Campbell Island overwintering soundtrack | Polarjournal
In the early 1990s, a walking tour by the Campbell Island station meteorologist. Image: DR / Peter Fisher

Two friends set meteorologist Peter Fisher’s personal wintering experience to music with the album Life on Sub-Antarctic Campbell Island – The Weather Station Years.

“It’s as if this music draws Campbell Island, its floral explosions, its animals… a beauty that very few people have had the privilege of observing over a long period of time,” explains New Zealand meteorologist Peter Fisher in an interview with PolarJournal. The music? It’s from the album Life on Sub-Antarctic Campbell Island – The Weather Station Years, released at the end of April. Twenty-two tracks by New Zealand musician Tony Parker with a road-movie rock sound. These two friends had known each other for a long time when, three years ago, they decided to co-produce the musical project.

Tony Parker has never been to Campbell, unlike Peter Fisher, who overwintered between 1994 and 1995 while on assignment for MetService, the equivalent of National Weather Service. “I put myself in Peter’s shoes, and he’s a mine of information, in addition to his experience,” says the musician. This world isn’t completely foreign to him either. When Peter Fisher overwintered, Tony Parker had send him mail parachuted onto the island by the air force, and they had a few conversations by radiotelephone.

Many of the island’s stories have helped him build his imagination. For example, the return ofa tiny endemic duck after the island’s liberation from rodents 20 years ago. Or the legend of Lady of the Heather, a woman who may have lived here in the 19th century. Then he immersed himself in impressions that convey “the magic of this place”, like having “a crested penguin in the kitchen”, or “finding a seal in his bed that wouldn’t move”.

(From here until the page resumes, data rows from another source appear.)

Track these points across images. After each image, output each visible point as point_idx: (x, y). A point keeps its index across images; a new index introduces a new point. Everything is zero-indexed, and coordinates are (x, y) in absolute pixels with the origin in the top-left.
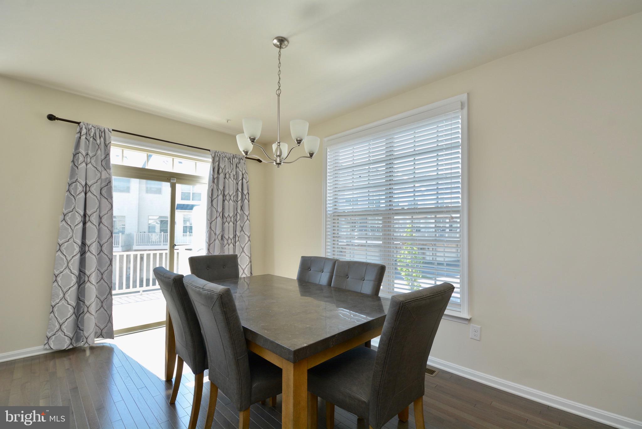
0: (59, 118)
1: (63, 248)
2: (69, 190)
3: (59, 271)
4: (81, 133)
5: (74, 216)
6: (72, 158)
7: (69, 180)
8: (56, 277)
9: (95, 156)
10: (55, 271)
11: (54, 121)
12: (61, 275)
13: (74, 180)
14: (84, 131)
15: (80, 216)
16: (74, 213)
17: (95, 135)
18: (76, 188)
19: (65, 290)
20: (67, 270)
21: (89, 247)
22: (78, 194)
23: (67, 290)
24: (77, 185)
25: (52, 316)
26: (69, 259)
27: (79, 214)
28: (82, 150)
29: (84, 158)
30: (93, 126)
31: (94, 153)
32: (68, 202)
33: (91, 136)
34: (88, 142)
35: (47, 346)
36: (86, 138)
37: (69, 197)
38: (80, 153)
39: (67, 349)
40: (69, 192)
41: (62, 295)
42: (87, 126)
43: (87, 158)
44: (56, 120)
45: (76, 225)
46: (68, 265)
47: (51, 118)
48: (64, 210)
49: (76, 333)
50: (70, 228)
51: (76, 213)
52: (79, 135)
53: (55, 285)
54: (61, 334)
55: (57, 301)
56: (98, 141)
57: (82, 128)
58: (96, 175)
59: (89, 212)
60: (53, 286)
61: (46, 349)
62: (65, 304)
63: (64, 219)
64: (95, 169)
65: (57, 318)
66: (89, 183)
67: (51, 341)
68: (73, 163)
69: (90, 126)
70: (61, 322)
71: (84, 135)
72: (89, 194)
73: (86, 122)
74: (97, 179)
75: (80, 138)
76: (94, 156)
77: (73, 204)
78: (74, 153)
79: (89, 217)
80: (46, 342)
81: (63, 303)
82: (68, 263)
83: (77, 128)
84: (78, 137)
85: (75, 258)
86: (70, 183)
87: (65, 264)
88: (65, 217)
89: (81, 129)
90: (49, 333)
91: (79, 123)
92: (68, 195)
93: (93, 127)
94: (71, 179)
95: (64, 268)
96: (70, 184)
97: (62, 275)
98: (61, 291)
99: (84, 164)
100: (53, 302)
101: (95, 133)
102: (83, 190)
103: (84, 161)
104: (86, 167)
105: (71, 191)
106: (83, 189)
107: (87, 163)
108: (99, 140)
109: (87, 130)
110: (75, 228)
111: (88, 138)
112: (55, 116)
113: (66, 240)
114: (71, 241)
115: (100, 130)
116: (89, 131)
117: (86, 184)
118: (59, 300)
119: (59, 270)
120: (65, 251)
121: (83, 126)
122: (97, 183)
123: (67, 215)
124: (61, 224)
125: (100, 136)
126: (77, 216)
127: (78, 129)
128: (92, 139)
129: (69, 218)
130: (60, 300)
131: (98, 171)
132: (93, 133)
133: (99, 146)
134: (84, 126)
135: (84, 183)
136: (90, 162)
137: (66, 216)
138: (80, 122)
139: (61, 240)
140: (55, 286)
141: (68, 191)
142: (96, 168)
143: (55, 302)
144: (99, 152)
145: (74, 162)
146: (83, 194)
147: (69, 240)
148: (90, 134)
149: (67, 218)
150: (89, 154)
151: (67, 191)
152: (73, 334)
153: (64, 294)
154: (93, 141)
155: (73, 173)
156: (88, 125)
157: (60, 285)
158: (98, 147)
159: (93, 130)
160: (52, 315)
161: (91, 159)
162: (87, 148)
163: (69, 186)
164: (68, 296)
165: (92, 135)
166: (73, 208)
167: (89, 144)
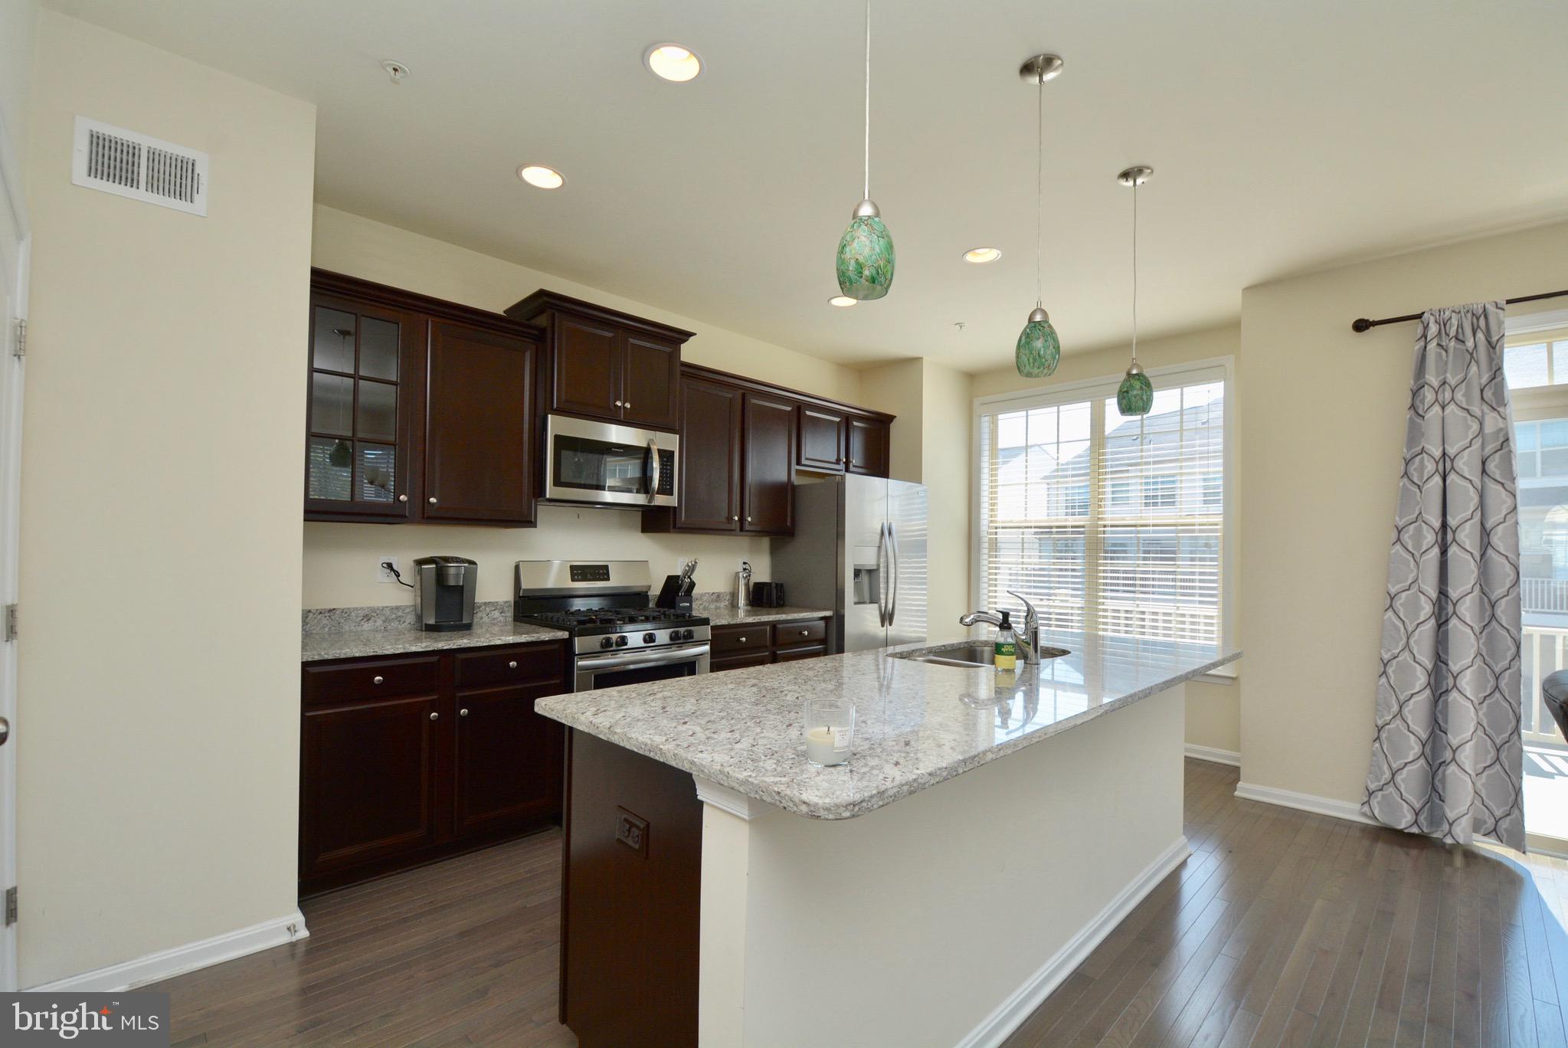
0: (1376, 320)
1: (1398, 604)
2: (1406, 473)
3: (1390, 653)
4: (1426, 338)
5: (1419, 530)
6: (1410, 400)
7: (1405, 450)
8: (1385, 665)
9: (1464, 383)
10: (1382, 651)
11: (1367, 331)
12: (1395, 662)
13: (1418, 449)
14: (1433, 329)
15: (1432, 531)
16: (1420, 525)
17: (1460, 330)
18: (1422, 467)
19: (1402, 698)
20: (1406, 653)
21: (1455, 605)
22: (1427, 480)
23: (1407, 699)
24: (1423, 459)
25: (1377, 748)
26: (1410, 629)
27: (1430, 526)
28: (1432, 378)
29: (1437, 393)
30: (1453, 311)
31: (1460, 376)
32: (1404, 501)
33: (1450, 337)
34: (1444, 353)
35: (1366, 809)
36: (1438, 344)
37: (1408, 489)
38: (1426, 386)
39: (1406, 831)
40: (1408, 477)
41: (1395, 708)
42: (1440, 315)
43: (1444, 391)
44: (1372, 328)
45: (1424, 553)
46: (1408, 642)
47: (1361, 326)
48: (1397, 518)
49: (1429, 804)
50: (1412, 559)
51: (1423, 524)
52: (1422, 343)
53: (1383, 683)
54: (1393, 792)
55: (1386, 718)
56: (1470, 344)
57: (1428, 324)
58: (1469, 427)
59: (1454, 519)
60: (1380, 683)
61: (1364, 814)
62: (1402, 728)
63: (1399, 539)
64: (1465, 414)
65: (1386, 756)
66: (1451, 451)
67: (1375, 801)
68: (1412, 412)
69: (1447, 313)
70: (1395, 766)
71: (1433, 338)
72: (1452, 478)
73: (1436, 307)
74: (1471, 437)
75: (1425, 347)
76: (1462, 382)
77: (1418, 503)
78: (1415, 388)
79: (1454, 532)
80: (1366, 799)
81: (1398, 725)
82: (1408, 638)
83: (1417, 327)
84: (1419, 349)
85: (1422, 628)
86: (1408, 457)
87: (1402, 640)
88: (1401, 535)
89: (1426, 327)
90: (1372, 783)
91: (1419, 316)
92: (1404, 485)
93: (1455, 312)
94: (1409, 448)
95: (1400, 648)
96: (1407, 460)
97: (1397, 662)
98: (1394, 697)
99: (1437, 408)
100: (1380, 719)
101: (1460, 326)
102: (1437, 470)
103: (1437, 400)
104: (1443, 412)
105: (1412, 474)
106: (1437, 466)
107: (1444, 402)
108: (1472, 339)
109: (1440, 325)
110: (1422, 559)
111: (1444, 344)
112: (1368, 320)
113: (1404, 586)
114: (1414, 589)
115: (1473, 314)
116: (1445, 325)
117: (1444, 454)
118: (1391, 717)
119: (1390, 650)
120: (1402, 610)
121: (1429, 319)
122: (1470, 446)
123: (1404, 530)
124: (1393, 551)
125: (1473, 329)
126: (1425, 533)
127: (1420, 331)
128: (1453, 343)
129: (1409, 537)
130: (1393, 718)
131: (1473, 416)
132: (1455, 328)
133: (1471, 354)
134: (1432, 319)
135: (1438, 454)
136: (1453, 399)
137: (1402, 533)
138: (1423, 313)
139: (1393, 587)
140: (1383, 685)
141: (1406, 476)
142: (1468, 410)
143: (1383, 720)
144: (1474, 368)
145: (1414, 408)
146: (1437, 479)
147: (1410, 586)
148: (1448, 332)
149: (1406, 537)
150: (1448, 381)
151: (1403, 476)
152: (1421, 802)
153: (1401, 707)
154: (1458, 346)
155: (1414, 434)
156: (1442, 313)
157: (1392, 684)
158: (1469, 356)
159: (1455, 322)
160: (1377, 745)
161: (1453, 391)
162: (1442, 368)
163: (1407, 464)
164: (1409, 712)
165: (1452, 333)
166: (1417, 513)
167: (1447, 356)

The music is peppered with sounds recorded on site, taken from Peter Fisher’s peregrinations at the time. “A lot of it wasn’t useful because it was very windy,” the musician points out, “but it also allowed me to get into the subject.” You can hear a plane fly by, the crackle of a radio, “it’s the only music where you can hear a coded weather report in the background”, says Peter Fisher, “sometimes at three o’clock I’d turn on my radio to send the report to New Zealand. Everyone was asleep, the animals were screaming outside, this ritual was a bit like a beacon in the dark.”

The two friends were able to exchange ideas freely as they conceived the album. Tony Parker sent him his recordings to see if the music appealed to him when he was on the island. Three years in the making. “We weren’t in a hurry,” explains the musician, mainly a guitarist, but who also recorded himself on keyboard, drums and vocals, on sometimes soaring tunes.

Glide depicts the flight of albatrosses in the typical winds of the Southern Ocean. “For IsolationI tried to find out what it meant to be isolated,” he explains. “My first thought was of a sad, lonely song, but people who have stayed on Campbell Island for a long time explain that it was inspiring and fascinating.” Peter Fisher is delighted to have awakened his memories of the wintering and brought his recordings back to life, 30 years later: “Tony has succeeded in opening a door to this part of the world for those who don’t have access to it.”